_What you will do_:
List every character from King Lear who is named in the passage on the gods in the play, in order of first mention.

_Document extract_:
Even a casual reader of King Lear is bound to notice the frequency with which the gods are invoked or discussed by many of the characters in the play.  More striking perhaps, is the great variety of distinct points of view on the gods and their dealings with men expressed from beginning to end of the play.  Some of these are merely passing references, as, for example, Albany’s amazed reaction to Lear’s behaviour towards Goneril: ‘Now gods that we adore, whereof comes this?’.  Others are obviously ironic or insincere, as when Edmund, in conversation with Gloucester, claims that he tried to dissuade Edgar from his murderous intent by telling him that ‘the revenging gods / Against parricides did all their thunders bend’; or when Regan invokes ‘the blest gods’ in response to Lear’s curses.  But such casual references are rare enough: elsewhere, whenever the gods are mentioned, the tone is almost invariably serious, betraying the concern of the speakers with the nature and attributes of the ultimate Power, and their awareness of the problems of affirming cosmic justice in the face of the evil and suffering so rife in their universe.

Many commentators have remarked on the number of conflicting theories on the nature and disposition of the gods that are advanced by the different characters, sometimes indeed, by the same character, during the course of the play.  Almost every major point of view is expressed.  Gloucester in his despair sees men as the victims of a capricious and malevolent divinity: ‘As flies to wanton boys are we to the gods’.  At other times, particularly after suffering has awakened his religious sense, he addresses heartfelt prayers to the ‘ever-gentle gods’ and speaks feelingly of ‘the bounty and the benison of heaven’.  Edgar pictures the gods as dispensers of a merely retributive justice:

The gods are just and of our pleasant vices

Make instruments to plague us.

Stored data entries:
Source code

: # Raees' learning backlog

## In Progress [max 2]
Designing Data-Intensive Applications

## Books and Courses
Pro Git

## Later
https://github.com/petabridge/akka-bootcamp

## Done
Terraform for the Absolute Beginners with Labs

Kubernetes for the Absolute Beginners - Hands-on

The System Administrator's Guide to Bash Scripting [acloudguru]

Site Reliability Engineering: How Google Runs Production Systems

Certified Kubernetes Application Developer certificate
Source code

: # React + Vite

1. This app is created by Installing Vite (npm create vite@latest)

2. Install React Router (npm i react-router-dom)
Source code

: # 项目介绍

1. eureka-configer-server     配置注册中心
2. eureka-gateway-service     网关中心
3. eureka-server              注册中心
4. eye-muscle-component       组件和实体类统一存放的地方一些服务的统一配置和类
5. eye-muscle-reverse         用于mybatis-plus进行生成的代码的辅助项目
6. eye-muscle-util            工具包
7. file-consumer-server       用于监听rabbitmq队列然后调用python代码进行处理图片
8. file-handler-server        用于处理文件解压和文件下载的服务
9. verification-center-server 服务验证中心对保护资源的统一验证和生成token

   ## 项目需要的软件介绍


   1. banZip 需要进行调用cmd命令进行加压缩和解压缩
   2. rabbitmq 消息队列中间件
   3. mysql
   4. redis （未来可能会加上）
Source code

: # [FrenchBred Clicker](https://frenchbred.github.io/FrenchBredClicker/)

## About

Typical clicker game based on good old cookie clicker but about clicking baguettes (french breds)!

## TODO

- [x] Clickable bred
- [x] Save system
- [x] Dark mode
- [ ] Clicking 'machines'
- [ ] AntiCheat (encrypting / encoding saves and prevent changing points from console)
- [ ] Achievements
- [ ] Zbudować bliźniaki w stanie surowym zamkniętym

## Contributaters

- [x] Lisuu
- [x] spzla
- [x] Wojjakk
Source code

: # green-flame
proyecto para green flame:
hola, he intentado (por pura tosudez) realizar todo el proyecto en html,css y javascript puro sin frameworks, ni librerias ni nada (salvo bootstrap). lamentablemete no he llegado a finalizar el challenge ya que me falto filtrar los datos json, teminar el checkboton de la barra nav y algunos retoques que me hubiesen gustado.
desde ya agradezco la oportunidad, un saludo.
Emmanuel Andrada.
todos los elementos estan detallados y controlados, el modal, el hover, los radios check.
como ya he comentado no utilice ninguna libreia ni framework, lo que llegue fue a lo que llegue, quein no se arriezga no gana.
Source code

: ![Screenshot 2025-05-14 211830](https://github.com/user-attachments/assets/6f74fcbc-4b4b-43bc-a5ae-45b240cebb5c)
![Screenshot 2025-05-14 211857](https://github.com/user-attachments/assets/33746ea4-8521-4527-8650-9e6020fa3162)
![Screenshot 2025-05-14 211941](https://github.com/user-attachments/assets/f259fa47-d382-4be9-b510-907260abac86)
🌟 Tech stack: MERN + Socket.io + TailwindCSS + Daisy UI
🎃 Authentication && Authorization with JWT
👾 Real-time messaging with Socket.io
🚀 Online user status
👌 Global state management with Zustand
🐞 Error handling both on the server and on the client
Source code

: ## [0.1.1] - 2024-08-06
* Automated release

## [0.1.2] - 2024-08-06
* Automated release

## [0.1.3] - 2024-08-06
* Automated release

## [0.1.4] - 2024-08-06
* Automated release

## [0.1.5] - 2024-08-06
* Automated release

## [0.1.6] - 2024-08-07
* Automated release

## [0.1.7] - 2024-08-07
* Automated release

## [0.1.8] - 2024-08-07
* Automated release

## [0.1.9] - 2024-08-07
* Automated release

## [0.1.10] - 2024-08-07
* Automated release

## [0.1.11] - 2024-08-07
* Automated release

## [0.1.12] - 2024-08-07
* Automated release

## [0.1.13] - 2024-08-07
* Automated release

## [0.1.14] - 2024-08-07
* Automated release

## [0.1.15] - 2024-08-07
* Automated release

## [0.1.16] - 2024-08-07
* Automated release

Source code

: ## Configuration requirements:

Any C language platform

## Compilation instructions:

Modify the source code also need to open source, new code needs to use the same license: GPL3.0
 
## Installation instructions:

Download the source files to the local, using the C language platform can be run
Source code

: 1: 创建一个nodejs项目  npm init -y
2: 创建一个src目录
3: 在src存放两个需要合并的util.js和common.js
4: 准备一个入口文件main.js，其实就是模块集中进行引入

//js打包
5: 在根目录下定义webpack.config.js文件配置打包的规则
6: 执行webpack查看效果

_Task output_:
Albany, Lear, Goneril, Edmund, Gloucester, Edgar, Regan